Highlights & Insights

  • The spike/penalty construction allows a perfect geometric match between the combinatorial goal (clique) and the network's maximum value.
  • Homogenization serves as a clever tool to lift affine constructions into the homogeneous/dual world for free.
  • The duality links machine learning verification, computational geometry, and robotics under a single W[1]-hardness result.
  • The tractability boundaries provide practical guidance: since general cases are hard, one must use restricted architectures like ICNNs or heuristics that limit the number of linear regions.

Limitations & Future Work

  • The results are worst-case: practical networks might not trigger these instances, and the constants in the exponent might be improvable.
  • Solvability relies on strong structural assumptions (e.g., ICNNs); it is unclear which natural architectures satisfy these.
  • Open questions remain: whether zonotope norm-maximization for \(p \in (1, \infty)\) is FPT, the complexity of \(L_0\) for 2-layer ReLU, and whether 2-layer positivity is in W[1].
  • vs. Froese et al. (COLT '25): They established NP-hardness for positivity and an FPT algorithm for injectivity; this paper answers their open question by proving positivity is W[1]-hard.
  • vs. Virmaux & Scaman (2018): They proved NP-hardness for 2-layer \(L_2\)-Lipschitz; this paper generalizes this to all \(p\) and strengthens it to W[1]-hardness.
  • vs.
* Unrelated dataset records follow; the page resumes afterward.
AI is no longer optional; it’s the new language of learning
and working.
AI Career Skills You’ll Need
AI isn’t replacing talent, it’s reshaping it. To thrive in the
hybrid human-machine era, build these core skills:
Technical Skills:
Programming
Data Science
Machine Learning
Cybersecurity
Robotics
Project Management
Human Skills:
Shenmaier (2018): This paper generalizes zonotope norm-maximization results and proves W[1]-hardness for general cases.

Rating

  • Novelty: ⭐⭐⭐⭐⭐ (Solves COLT '25 open problems and provides the strongest hardness results in the field.)
  • Experimental Thoroughness: ⭐⭐⭐⭐⭐ (Pure theory paper; the reduction chain is complete and exhaustive.)
  • Writing Quality: ⭐⭐⭐⭐ (Clear structure, though highly dense and requiring complexity background.)
  • Value: ⭐⭐⭐⭐⭐ (Impacts verification, geometry, and robotics; provides theoretical justification for heuristics.)